BEGIN Materials provided
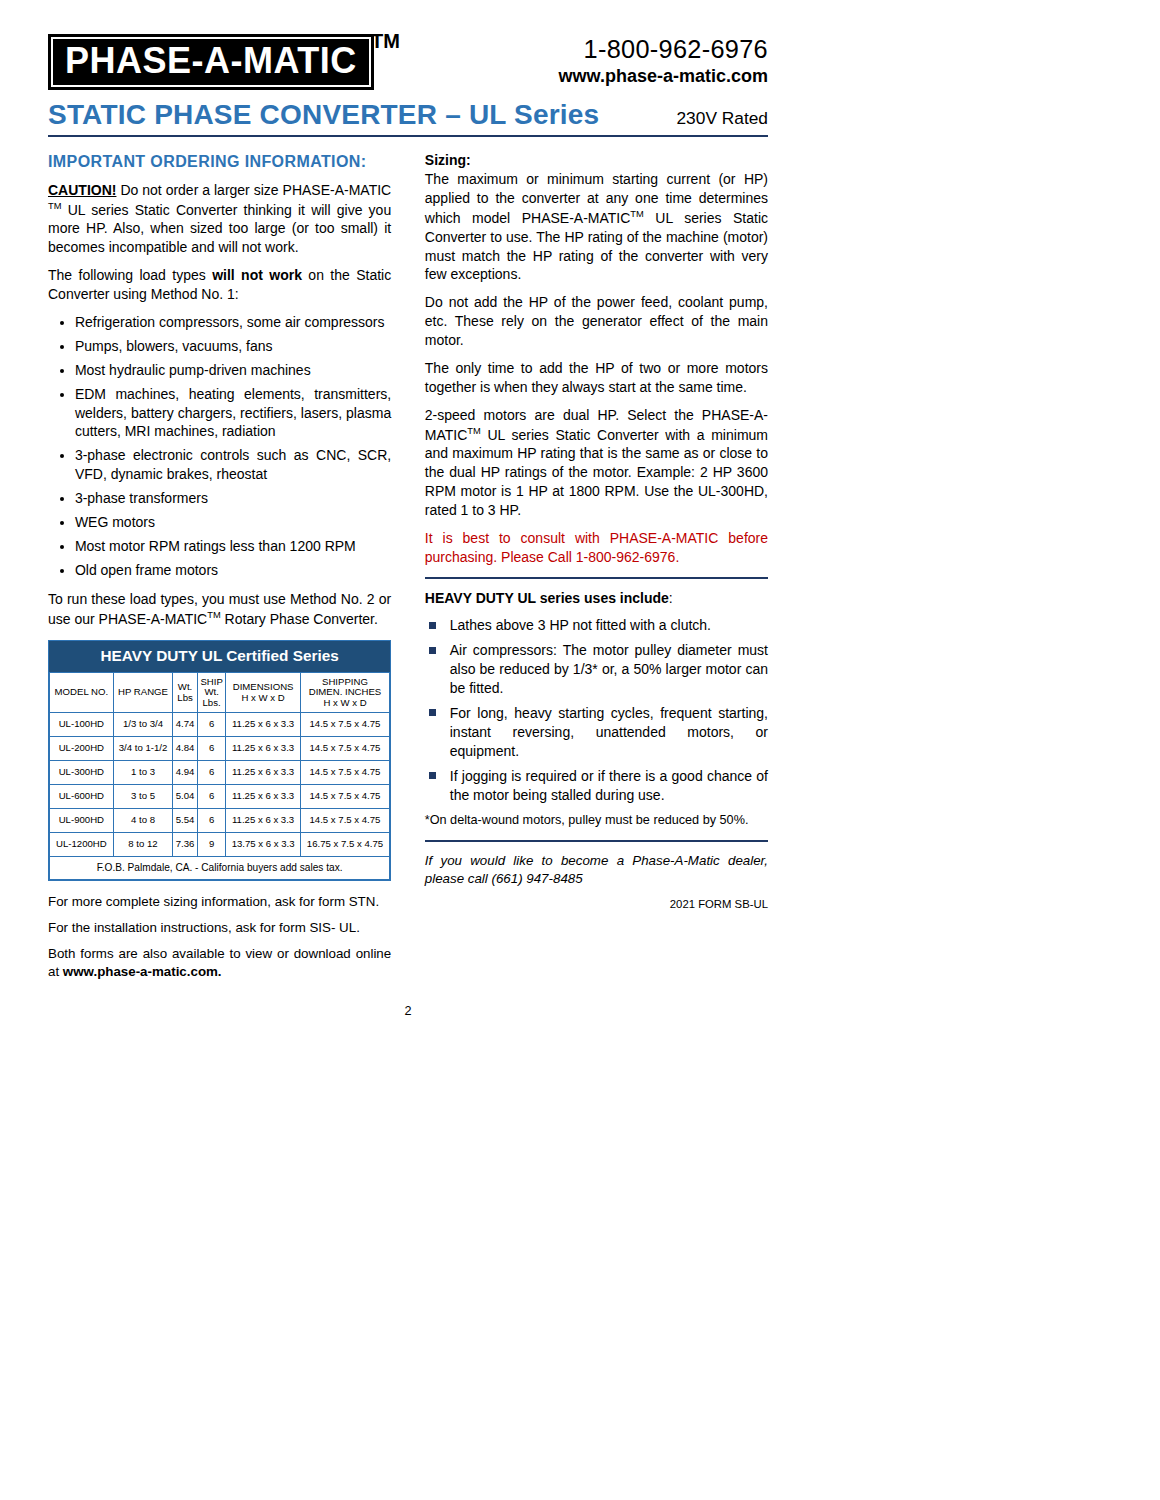PHASE-A-MATIC
TM
1-800-962-6976
www.phase-a-matic.com
STATIC PHASE CONVERTER – UL Series
230V Rated
IMPORTANT ORDERING INFORMATION:
CAUTION! Do not order a larger size PHASE-A-MATIC TM UL series Static Converter thinking it will give you more HP. Also, when sized too large (or too small) it becomes incompatible and will not work.
The following load types will not work on the Static Converter using Method No. 1:
Refrigeration compressors, some air compressors
Pumps, blowers, vacuums, fans
Most hydraulic pump-driven machines
EDM machines, heating elements, transmitters, welders, battery chargers, rectifiers, lasers, plasma cutters, MRI machines, radiation
3-phase electronic controls such as CNC, SCR, VFD, dynamic brakes, rheostat
3-phase transformers
WEG motors
Most motor RPM ratings less than 1200 RPM
Old open frame motors
To run these load types, you must use Method No. 2 or use our PHASE-A-MATICTM Rotary Phase Converter.
HEAVY DUTY UL Certified Series
| MODEL NO. | HP RANGE | Wt. Lbs | SHIP Wt. Lbs. | DIMENSIONS H x W x D | SHIPPING DIMEN. INCHES H x W x D |
| --- | --- | --- | --- | --- | --- |
| UL-100HD | 1/3 to 3/4 | 4.74 | 6 | 11.25 x 6 x 3.3 | 14.5 x 7.5 x 4.75 |
| UL-200HD | 3/4 to 1-1/2 | 4.84 | 6 | 11.25 x 6 x 3.3 | 14.5 x 7.5 x 4.75 |
| UL-300HD | 1 to 3 | 4.94 | 6 | 11.25 x 6 x 3.3 | 14.5 x 7.5 x 4.75 |
| UL-600HD | 3 to 5 | 5.04 | 6 | 11.25 x 6 x 3.3 | 14.5 x 7.5 x 4.75 |
| UL-900HD | 4 to 8 | 5.54 | 6 | 11.25 x 6 x 3.3 | 14.5 x 7.5 x 4.75 |
| UL-1200HD | 8 to 12 | 7.36 | 9 | 13.75 x 6 x 3.3 | 16.75 x 7.5 x 4.75 |
F.O.B. Palmdale, CA. - California buyers add sales tax.
For more complete sizing information, ask for form STN.
For the installation instructions, ask for form SIS- UL.
Both forms are also available to view or download online at www.phase-a-matic.com.
Sizing:
The maximum or minimum starting current (or HP) applied to the converter at any one time determines which model PHASE-A-MATICTM UL series Static Converter to use. The HP rating of the machine (motor) must match the HP rating of the converter with very few exceptions.
Do not add the HP of the power feed, coolant pump, etc. These rely on the generator effect of the main motor.
The only time to add the HP of two or more motors together is when they always start at the same time.
2-speed motors are dual HP. Select the PHASE-A-MATICTM UL series Static Converter with a minimum and maximum HP rating that is the same as or close to the dual HP ratings of the motor. Example: 2 HP 3600 RPM motor is 1 HP at 1800 RPM. Use the UL-300HD, rated 1 to 3 HP.
It is best to consult with PHASE-A-MATIC before purchasing. Please Call 1-800-962-6976.
HEAVY DUTY UL series uses include:
Lathes above 3 HP not fitted with a clutch.
Air compressors: The motor pulley diameter must also be reduced by 1/3* or, a 50% larger motor can be fitted.
For long, heavy starting cycles, frequent starting, instant reversing, unattended motors, or equipment.
If jogging is required or if there is a good chance of the motor being stalled during use.
*On delta-wound motors, pulley must be reduced by 50%.
If you would like to become a Phase-A-Matic dealer, please call (661) 947-8485
2021 FORM SB-UL
2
END Materials provided
- _Problem description_
Each line of the entries above that includes the string "Most" should be copied out.

- _Task solution_
Most hydraulic pump-driven machines
Most motor RPM ratings less than 1200 RPM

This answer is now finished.